By Matthew Fordahl
The Associated Press
Apple Computer Inc.'s iTunes music software rips and burns songs. It links you to a legal music store. It's easily downloadable. And now it's available to the 95 percent of computer users who depend on Microsoft Windows operating systems.
ITunes for Windows is as fully featured as the Mac software - and it's just as easy to buy songs online at Apple's iTunes Music Store.
The catch is that if you want to transfer songs to a portable player, you've got to use an iPod, which starts at $300.
Still, compared with the Windows competition, iTunes can't be beat.
Installation is simple: download a 19-megabyte file from Apple's site and run the installer.
Even in Windows, iTunes resembles a program on the Mac OS X operating system. The interface looks like brushed aluminum. The screen, which annoyingly doesn't resize quite like a Windows program, is divided into several panes. One is for the source of the music: your own library, the music store, or play lists that can be created manually or automatically. Another is a search field. Click on the rainbow eyeball and the view changes for quick browsing by genre, artist or album.
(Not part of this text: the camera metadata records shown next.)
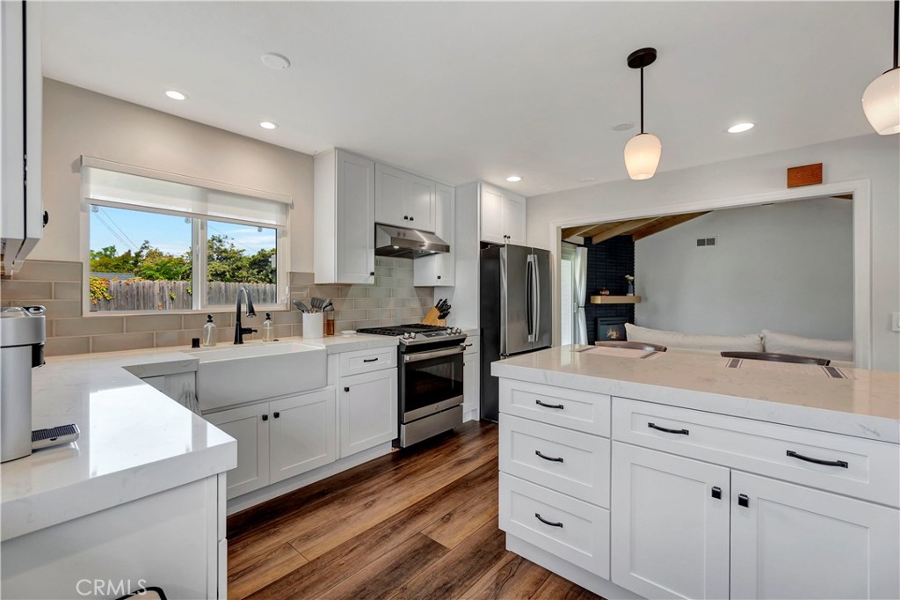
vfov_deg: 77.3
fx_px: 375
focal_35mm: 15
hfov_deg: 100.4
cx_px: 450
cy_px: 300
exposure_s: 1/13
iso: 100
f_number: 5.6
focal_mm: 10
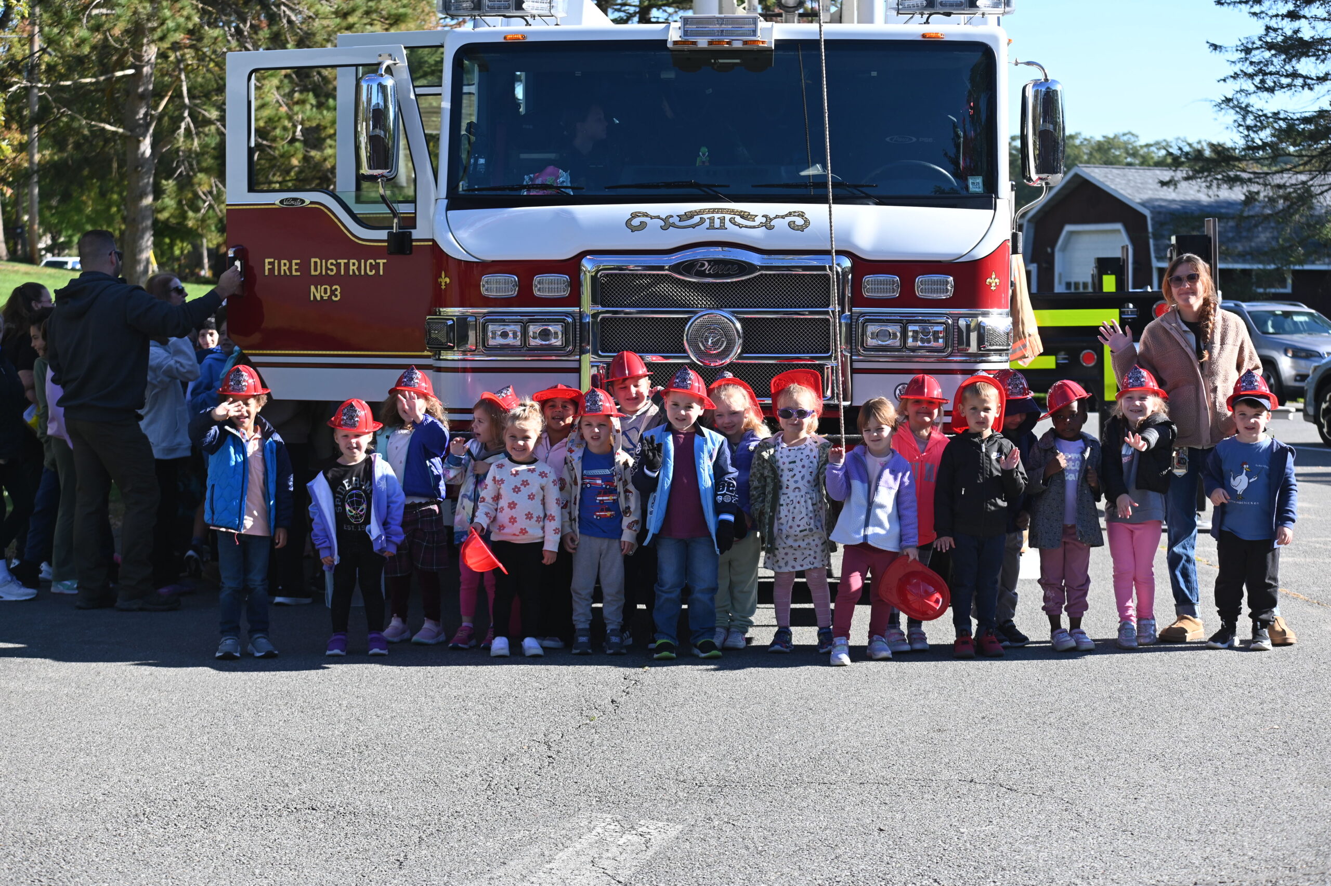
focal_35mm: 70
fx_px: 2587
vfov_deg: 19.4
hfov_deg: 28.9
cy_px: 443
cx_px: 666
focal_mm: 70
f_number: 5
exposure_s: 1/500
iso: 200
The navigation scheme is carried to the iTunes Music Store, which is always easily accessible and charges 99 cents per track or $9.95 or more per album. As with the original Mac iTunes, Apple has enabled one-click buying.
The music store - on Macs and PCs - offers gift certificates, with regular allowances to keep kids' buying under control.
Apple also has partnered with Audible.com and offers 5,000 audiobooks for sale.